Informal Learning - part two of ten
 
I have been procrastinating about writing this blog as I didn’t really know what to write or who to write about. The last blog “Part One (of what???) – Read to find out more!” stated that this would be a ten part series. I am not sure why I wrote that. The laziness in me wishes it was never promised, but the dreamer in me is glad it was. Literacy seems to be focused on the formal learning that takes place; but really lifelong and lifewide learning can happen informally and more often than not, it does. Like I said in the previous blog, those informal teachers never really get credit or thanks. The subject of my last blog, didn’t know they were being blogged about until after it was written. Even though I wrote that we should thank our informal teachers, I am also guilty of not doing so. 
 
This time around I informed my subject that I would be blogging about them and asked them some questions. Prior to informing them of my intent, I was looking at their profile on facebook. Yes, this person is a facebook friend and I have learned that facebook is a funny networking tool, I felt like a bit of an intruder looking at their profile.

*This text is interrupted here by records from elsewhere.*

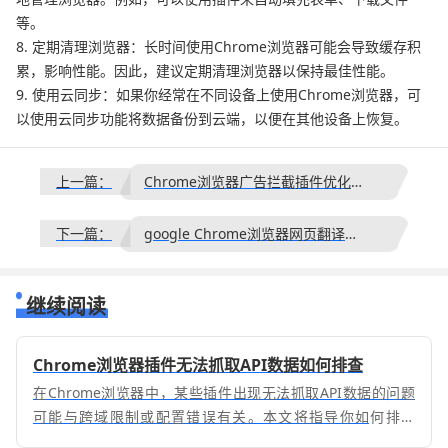
等。
8. 定期清理浏览器：长时间使用Chrome浏览器可能会导致缓存积
累，影响性能。因此，建议定期清理浏览器以保持最佳性能。
9. 使用云同步：如果你经常在不同设备上使用Chrome浏览器，可
以使用云同步功能将数据备份到云端，以便在其他设备上恢复。
上一篇：
Chrome浏览器广告拦截插件优化操作方法教程
下一篇：
google Chrome浏览器网页翻译精准操作方法
继续阅读
Chrome浏览器插件无法抓取API数据如何排查
在Chrome浏览器中，某些插件出现无法抓取API数据的问题
可能与跨域限制或配置错误有关。本文将指导你如何排查
Chrome浏览器中插件API抓取失败的具体原因，并提供详细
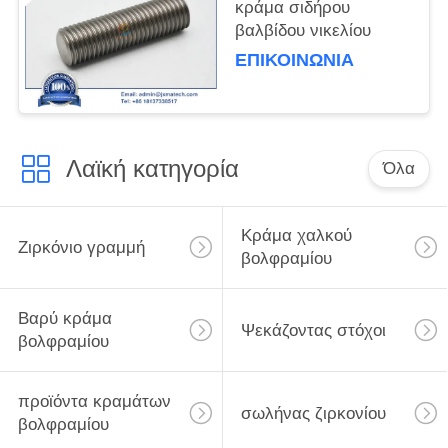
κράμα σιδήρου
βαλβίδου νικελίου
ΕΠΙΚΟΙΝΩΝΊΑ
Λαϊκή κατηγορία
Όλα
Κράμα χαλκού
Ζιρκόνιο γραμμή
βολφραμίου
Βαρύ κράμα
Ψεκάζοντας στόχοι
βολφραμίου
προϊόντα κραμάτων
σωλήνας ζιρκονίου
βολφραμίου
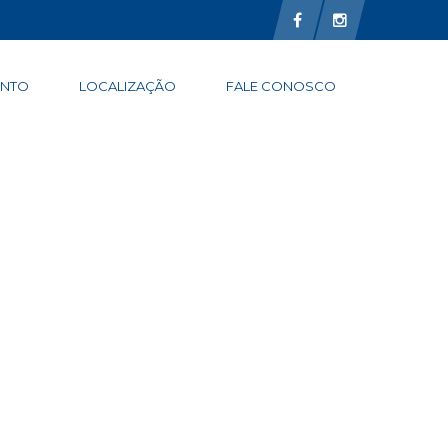
ENTO
LOCALIZAÇÃO
FALE CONOSCO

When I noticed they were online, we started chatting. Jeni Briscoe has been a personal trainer for about ten years now, and started bodybuilding 13 years ago. She has worked hard, owns a gym and brought the sport of bodybuilding to the forefront in Fort St. John through the Northern Classic and the winning of her ‘pro-card’. 
 
Growing up I never had a problem with weight, only with self-image. I always thought myself fat, even though I wasn’t. I never dieted, or ate unhealthy; I just did not like how I looked. Even later in life when I would put on a few pounds and take them off, I never liked how my body looked. I had a very poor body image. I don’t know when it started. It could have been when my favorite Mariposa outfit became too small. It was a wonderful 1980’s pink striped skirt with a matching top, when cotton became the all the rage. I think I wore the outfit to bed. I remember crying when it became too small and I tried to wear it even when I couldn’t do up the zipper. I don’t know if that was the moment, but something happened that caused me to hate my body.  I have always been confident in every other aspect of my life, but this one. Over the last four years my weight has gone up and down and skyrocketed to almost 200 lbs. For those that know me, know I am not a ‘big’ person and, at the time, stood at only 5’2” (I have since grown ¾ of an inch which I will talk about later). Yes, this created all kinds of problems such as back pain, reflux, I even went to the doctor a couple of times to find out if I had a thyroid problem or diabetes. I needed to blame something besides my poor body image and bad habits. 
 
In 2007 I started seeing Jeni at Today’s Techniques to begin an exercise regime. It worked for a bit, then my back went out and I couldn’t exercise for about a year after that. I tried the Weight Loss Challenge at the gym in January 2008, and I didn’t loose any weight, and I may have even gained some more. I was not mentally or emotionally ready to commit to loosing weight. I still had a poor body image. Jeni took me aside and told me about a cleanse and gave me some information. I did some research and tried it out. I loved it! I felt better, my reflux was gone and I started to loose some weight. I did a few more cleanses and then started seeing Jeni once a week. 
 
During this time, I have learned a ton of stuff. I get the food thing now. Jeni recommended a book, “The Eat Clean Diet” by Tosca Reno and it changed my life. I didn’t get the food thing before and now I get it. Why protein goes with certain foods and why certain foods need to be avoided, I get the importance of eating six meals a day. I understand the benefits of weight training, not just for my core muscles, but for my metabolism too. I have even grown ¾ of an inch through this process. I have actually started to like my body.  It hasn’t even been hard work. 
 
Because of Jeni’s practical knowledge, compassion, friendship and honesty, I have learned how to see myself through a different lens. I no longer see myself as a fat person, but rather as a lean, mean fighting machine. My goal is to enter the Northern Classic Bodybuilding, Figure and Fitness show this year and wear a bikini for the first time in my life! I will wear it with pride and confidence. 
 
Thank you Jeni Briscoe for helping me get out of my funk, and for being my leader, mentor and teacher. You are a superb trainer who has taught me about diet/nutrition and exercise. Over the last year you have supported me through my self-doubting and stood by my side during my ‘funks’. I love lifelong learning!
 
If you have any stories about the informal teachers in your life, feel free to share them. For more information please contact Erin Evans, Literacy Outreach Coordinator, 250-262-2088. Have an awesome day and don’t forget to thank your informal teachers!
 
PS - Thank you too Dr. Gammage.  I know you tried, but I just wasn't ready to learn.